Greenpeace diffonde oggi nuove immagini degli incendi in Amazzonia, realizzate sorvolando le aree colpite, che mostrano come i roghi interessino anche le aree protette. Mentre la foresta amazzonica continua a bruciare, il governo Bolsonaro, dopo aver proposto una moratoria agli incendi e aver inviato l’esercito, lo scorso venerdì ha fatto dietrofront, annunciando la sospensione di tutte le operazioni per combattere la deforestazione in Amazzonia, gli incendi nel Pantanal e nelle altre regioni.
Secondo l’Istituto brasiliano di ricerche spaziali (INPE), sono stati registrati 29.308 incendi in agosto, il secondo valore più alto negli ultimi 10 anni, e lo stato di Amazonas ha registrato il più elevato numero di incendi della sua storia, oltre 8.000. A causa di problemi tecnici del satellite NASA registrati a metà agosto, i dati potrebbero essere addirittura incompleti.

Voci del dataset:
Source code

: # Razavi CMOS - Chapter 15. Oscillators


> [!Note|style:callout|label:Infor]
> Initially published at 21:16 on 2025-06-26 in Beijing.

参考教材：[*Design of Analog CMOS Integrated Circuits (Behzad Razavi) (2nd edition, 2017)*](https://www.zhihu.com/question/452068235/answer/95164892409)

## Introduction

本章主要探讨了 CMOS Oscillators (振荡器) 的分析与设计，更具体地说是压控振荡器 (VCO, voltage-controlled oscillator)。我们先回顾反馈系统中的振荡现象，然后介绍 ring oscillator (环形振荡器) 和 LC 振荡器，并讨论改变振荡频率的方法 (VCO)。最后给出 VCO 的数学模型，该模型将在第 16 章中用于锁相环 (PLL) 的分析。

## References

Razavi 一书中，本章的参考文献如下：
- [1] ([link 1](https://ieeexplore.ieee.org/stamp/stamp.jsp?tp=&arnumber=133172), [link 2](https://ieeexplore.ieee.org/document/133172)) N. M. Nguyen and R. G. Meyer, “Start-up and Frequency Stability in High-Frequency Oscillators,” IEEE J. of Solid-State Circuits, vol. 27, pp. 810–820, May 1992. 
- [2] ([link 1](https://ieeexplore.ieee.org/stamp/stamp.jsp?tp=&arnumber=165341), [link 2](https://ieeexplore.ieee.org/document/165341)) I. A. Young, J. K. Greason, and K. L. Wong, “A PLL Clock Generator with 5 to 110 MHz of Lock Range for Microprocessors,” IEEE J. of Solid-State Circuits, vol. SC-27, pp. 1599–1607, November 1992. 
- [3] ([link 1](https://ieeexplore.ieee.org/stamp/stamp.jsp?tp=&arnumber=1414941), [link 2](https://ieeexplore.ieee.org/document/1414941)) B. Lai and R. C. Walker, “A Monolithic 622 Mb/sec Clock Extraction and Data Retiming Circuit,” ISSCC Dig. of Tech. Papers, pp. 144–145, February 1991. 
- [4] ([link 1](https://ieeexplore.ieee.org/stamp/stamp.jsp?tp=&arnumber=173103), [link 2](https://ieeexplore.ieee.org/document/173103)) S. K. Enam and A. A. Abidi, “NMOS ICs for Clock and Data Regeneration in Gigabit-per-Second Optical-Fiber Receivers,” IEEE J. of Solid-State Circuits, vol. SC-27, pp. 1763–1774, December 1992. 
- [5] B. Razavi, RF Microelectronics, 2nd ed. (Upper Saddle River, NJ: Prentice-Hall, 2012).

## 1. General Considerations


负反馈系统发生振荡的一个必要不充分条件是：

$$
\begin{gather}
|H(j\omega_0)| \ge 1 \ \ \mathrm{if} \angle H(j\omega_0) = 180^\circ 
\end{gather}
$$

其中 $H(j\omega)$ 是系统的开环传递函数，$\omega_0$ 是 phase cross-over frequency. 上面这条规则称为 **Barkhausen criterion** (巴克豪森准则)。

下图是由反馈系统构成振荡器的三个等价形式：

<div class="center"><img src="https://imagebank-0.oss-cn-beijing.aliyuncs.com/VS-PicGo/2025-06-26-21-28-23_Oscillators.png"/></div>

● Descrizione del compito
Copia per favore dal brano sugli incendi in Amazzonia il passo che inizia con “Secondo l’Istituto brasiliano” e termina con “essere addirittura incompleti.”, senza cambiare nulla. Per svolgere il lavoro serviti soltanto del brano sugli incendi in Amazzonia.

● Risultato dell'esercizio
Secondo l’Istituto brasiliano di ricerche spaziali (INPE), sono stati registrati 29.308 incendi in agosto, il secondo valore più alto negli ultimi 10 anni, e lo stato di Amazonas ha registrato il più elevato numero di incendi della sua storia, oltre 8.000. A causa di problemi tecnici del satellite NASA registrati a metà agosto, i dati potrebbero essere addirittura incompleti.